By 10 p.m., the crisis was over as the system began to meet the demands of its customers. Only Ewing was adversely affected when pressure dropped in three areas. A boil-water advisory went out for parts of the township but has since been lifted. PLANNING FOR THE FUTURECity officials say they have learned from the near calamity and are using the knowledge to try to ensure there is no future disaster. The plant is in line for some $50 million in renovations later this year, which Palmer said will modernize the system and make it more efficient as well as increase the amount of water that can be filtered each day.

The city is also negotiating with other providers to increase the amount of water that can be supplied in the event of a crisis.

But to some extent, the city is at the mercy of the river's moods.

"We deal with whatever the river hands us," McIntyre said. "We don't have the power to change the characteristic of the river, so we have to adapt and deal with whatever it throws at us. Sometimes you can do that with effectiveness and sometimes you can't."

For McIntyre, it was too close for comfort. The water dropped to a level not seen since 1975, when a malfunction caused the filtration plant to flood and damaged the pumps.
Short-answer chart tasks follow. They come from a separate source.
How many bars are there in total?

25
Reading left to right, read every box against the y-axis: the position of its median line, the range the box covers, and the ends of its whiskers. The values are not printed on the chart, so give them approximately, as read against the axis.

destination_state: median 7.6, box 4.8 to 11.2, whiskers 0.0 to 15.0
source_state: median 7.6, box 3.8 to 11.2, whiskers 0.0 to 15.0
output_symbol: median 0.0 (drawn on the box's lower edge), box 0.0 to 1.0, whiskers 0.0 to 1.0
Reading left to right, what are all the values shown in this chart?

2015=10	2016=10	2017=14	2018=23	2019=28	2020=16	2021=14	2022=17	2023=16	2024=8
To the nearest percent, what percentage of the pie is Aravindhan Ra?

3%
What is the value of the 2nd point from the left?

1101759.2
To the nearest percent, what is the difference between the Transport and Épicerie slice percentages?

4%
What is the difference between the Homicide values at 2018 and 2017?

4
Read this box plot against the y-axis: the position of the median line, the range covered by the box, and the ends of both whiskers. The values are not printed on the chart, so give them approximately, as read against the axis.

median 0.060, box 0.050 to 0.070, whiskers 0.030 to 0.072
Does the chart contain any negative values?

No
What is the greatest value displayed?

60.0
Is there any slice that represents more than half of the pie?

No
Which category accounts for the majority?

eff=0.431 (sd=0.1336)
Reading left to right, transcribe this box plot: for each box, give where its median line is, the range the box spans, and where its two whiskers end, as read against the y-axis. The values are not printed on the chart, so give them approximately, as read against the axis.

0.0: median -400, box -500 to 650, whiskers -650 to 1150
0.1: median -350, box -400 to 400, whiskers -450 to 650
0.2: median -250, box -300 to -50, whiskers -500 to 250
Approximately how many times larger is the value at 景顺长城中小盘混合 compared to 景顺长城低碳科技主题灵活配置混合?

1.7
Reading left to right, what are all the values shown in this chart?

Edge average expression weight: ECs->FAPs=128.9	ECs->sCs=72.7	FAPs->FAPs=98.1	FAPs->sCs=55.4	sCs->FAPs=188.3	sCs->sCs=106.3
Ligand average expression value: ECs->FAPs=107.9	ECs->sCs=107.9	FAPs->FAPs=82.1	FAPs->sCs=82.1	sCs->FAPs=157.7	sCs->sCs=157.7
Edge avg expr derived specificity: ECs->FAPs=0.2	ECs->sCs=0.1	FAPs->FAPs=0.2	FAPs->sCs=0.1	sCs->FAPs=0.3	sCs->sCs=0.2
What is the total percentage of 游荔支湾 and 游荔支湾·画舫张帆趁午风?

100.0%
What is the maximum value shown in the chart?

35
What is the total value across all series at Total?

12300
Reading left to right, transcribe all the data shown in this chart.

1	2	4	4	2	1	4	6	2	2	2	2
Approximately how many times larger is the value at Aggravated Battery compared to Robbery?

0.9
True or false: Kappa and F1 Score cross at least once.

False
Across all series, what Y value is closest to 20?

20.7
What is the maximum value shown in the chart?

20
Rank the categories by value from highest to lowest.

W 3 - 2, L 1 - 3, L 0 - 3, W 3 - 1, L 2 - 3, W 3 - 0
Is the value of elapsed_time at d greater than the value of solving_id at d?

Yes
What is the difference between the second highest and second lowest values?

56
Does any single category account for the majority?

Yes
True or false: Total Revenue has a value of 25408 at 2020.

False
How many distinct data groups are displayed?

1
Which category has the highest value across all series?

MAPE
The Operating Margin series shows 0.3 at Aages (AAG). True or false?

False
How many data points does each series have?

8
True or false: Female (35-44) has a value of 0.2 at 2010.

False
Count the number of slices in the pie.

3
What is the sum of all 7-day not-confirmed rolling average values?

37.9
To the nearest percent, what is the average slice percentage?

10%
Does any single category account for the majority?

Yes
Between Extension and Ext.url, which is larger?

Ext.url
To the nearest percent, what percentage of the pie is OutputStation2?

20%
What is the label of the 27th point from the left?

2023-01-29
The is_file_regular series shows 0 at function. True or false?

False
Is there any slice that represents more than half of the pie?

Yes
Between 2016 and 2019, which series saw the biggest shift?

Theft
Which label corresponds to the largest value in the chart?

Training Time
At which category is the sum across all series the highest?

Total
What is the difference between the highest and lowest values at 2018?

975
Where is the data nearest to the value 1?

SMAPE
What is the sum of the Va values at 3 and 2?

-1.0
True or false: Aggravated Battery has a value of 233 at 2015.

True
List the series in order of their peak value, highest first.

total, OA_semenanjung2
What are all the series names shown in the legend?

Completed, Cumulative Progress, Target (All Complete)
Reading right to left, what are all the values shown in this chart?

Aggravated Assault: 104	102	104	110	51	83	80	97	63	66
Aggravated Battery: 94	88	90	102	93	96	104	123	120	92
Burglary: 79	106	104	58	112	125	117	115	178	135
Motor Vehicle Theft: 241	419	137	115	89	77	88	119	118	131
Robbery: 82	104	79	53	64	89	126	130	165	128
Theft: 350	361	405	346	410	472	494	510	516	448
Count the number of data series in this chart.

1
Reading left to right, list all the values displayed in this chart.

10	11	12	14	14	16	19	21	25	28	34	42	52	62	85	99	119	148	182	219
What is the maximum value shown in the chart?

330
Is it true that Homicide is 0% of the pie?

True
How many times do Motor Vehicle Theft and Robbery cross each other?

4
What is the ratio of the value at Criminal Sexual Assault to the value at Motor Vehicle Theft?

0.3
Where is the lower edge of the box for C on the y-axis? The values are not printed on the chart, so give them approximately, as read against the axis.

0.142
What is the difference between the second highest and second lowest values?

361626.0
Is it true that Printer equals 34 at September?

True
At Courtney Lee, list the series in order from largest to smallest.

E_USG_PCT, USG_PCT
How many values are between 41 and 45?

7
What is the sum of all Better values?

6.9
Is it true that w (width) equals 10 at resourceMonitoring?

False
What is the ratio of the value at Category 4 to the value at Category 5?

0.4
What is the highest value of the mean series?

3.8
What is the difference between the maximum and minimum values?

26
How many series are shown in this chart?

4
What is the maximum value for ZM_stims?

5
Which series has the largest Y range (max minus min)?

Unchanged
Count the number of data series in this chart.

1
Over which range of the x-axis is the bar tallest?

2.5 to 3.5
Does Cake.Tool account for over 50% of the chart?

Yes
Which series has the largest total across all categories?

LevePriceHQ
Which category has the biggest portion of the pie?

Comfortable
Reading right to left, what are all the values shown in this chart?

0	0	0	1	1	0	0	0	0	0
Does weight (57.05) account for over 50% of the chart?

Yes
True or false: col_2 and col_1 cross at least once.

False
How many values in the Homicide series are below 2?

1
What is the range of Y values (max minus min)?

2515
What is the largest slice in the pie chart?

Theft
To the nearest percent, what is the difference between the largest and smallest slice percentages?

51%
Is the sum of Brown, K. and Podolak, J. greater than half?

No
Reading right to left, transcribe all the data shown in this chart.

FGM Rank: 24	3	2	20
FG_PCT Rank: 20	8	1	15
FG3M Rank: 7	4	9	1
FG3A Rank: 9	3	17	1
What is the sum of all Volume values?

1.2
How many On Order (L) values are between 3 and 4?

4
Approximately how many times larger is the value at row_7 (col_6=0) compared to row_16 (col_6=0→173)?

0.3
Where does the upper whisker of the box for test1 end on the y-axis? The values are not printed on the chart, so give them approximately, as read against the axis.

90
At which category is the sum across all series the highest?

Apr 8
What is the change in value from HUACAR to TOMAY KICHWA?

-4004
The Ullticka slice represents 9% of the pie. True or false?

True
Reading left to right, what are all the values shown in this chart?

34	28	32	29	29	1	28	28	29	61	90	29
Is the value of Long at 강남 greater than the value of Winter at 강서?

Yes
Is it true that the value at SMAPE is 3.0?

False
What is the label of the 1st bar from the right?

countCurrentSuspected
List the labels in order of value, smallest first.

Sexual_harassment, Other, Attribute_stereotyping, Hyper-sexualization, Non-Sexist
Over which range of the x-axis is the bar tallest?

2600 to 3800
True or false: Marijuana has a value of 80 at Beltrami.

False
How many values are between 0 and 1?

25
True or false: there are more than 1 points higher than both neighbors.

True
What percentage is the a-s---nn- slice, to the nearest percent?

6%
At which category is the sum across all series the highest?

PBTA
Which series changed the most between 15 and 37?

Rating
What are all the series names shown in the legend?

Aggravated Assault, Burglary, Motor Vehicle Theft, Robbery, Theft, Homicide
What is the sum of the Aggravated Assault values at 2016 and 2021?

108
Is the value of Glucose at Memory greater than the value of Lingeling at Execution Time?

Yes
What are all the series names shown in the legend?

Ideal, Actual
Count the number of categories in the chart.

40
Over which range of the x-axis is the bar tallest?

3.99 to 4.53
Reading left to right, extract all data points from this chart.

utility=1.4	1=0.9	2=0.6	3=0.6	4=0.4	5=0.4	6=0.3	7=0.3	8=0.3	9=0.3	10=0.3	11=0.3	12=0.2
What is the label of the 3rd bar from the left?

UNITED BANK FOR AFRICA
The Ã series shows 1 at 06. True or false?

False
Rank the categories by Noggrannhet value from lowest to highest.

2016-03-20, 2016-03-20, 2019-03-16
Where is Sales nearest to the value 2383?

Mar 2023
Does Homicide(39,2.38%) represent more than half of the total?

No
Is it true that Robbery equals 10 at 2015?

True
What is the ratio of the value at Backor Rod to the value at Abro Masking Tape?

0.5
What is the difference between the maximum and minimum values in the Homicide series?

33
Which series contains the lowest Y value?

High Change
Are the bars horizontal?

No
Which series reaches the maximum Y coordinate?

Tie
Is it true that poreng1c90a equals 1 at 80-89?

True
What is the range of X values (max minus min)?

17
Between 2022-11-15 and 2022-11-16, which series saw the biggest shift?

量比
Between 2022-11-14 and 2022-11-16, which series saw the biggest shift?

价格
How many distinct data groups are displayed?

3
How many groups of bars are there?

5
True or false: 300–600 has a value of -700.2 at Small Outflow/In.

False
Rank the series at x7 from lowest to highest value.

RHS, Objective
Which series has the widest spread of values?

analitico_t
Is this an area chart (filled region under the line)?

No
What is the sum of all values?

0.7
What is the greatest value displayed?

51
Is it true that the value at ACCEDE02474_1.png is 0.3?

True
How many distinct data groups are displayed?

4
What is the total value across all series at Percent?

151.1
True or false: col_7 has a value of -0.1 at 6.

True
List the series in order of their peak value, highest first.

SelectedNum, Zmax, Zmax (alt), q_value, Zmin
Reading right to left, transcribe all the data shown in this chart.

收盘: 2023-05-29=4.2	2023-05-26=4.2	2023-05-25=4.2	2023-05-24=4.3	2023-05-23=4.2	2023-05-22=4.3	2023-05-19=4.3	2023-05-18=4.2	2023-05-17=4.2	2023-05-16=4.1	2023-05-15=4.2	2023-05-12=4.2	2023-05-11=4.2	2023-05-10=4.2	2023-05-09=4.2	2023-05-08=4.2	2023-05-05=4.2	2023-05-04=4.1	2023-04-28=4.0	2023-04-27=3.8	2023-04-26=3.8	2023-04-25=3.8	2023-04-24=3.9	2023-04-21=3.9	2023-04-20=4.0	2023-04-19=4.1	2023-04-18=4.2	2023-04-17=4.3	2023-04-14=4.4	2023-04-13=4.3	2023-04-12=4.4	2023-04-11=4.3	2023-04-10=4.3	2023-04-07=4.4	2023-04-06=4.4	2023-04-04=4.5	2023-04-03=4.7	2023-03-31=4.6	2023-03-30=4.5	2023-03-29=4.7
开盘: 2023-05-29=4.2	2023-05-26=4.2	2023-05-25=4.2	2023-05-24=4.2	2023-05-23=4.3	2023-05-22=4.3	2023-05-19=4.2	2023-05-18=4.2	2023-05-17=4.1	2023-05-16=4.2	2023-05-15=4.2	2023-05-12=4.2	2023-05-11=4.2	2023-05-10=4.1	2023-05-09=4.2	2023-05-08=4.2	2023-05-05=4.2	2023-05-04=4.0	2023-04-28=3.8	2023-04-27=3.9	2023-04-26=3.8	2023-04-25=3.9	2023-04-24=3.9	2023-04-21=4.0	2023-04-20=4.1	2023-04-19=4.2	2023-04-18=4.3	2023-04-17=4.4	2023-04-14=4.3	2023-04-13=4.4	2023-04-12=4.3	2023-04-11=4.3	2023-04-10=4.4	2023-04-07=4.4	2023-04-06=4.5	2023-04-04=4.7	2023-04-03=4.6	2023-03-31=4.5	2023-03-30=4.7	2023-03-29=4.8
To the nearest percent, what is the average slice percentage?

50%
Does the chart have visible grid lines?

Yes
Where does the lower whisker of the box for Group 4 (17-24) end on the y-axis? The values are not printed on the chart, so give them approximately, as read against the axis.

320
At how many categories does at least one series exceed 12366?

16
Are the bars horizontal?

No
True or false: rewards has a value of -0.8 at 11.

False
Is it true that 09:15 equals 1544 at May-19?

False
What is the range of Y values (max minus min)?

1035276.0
"We stretched the line as far as we can go," he said. "It was very close. The reservoir level was down to spots where no one that I have dealt with here has ever seen."

What the future holds is anyone's guess, experts say. Upriver development has destroyed wetlands and forests and left nowhere for runoff to go, said Bob Molzahn, president of the Water Resources Association of the Delaware Basin. Several bad storms have highlighted the problems as well, he said.

"What's the solution?" he asked. "I don't know, but you wonder if it might not get worse."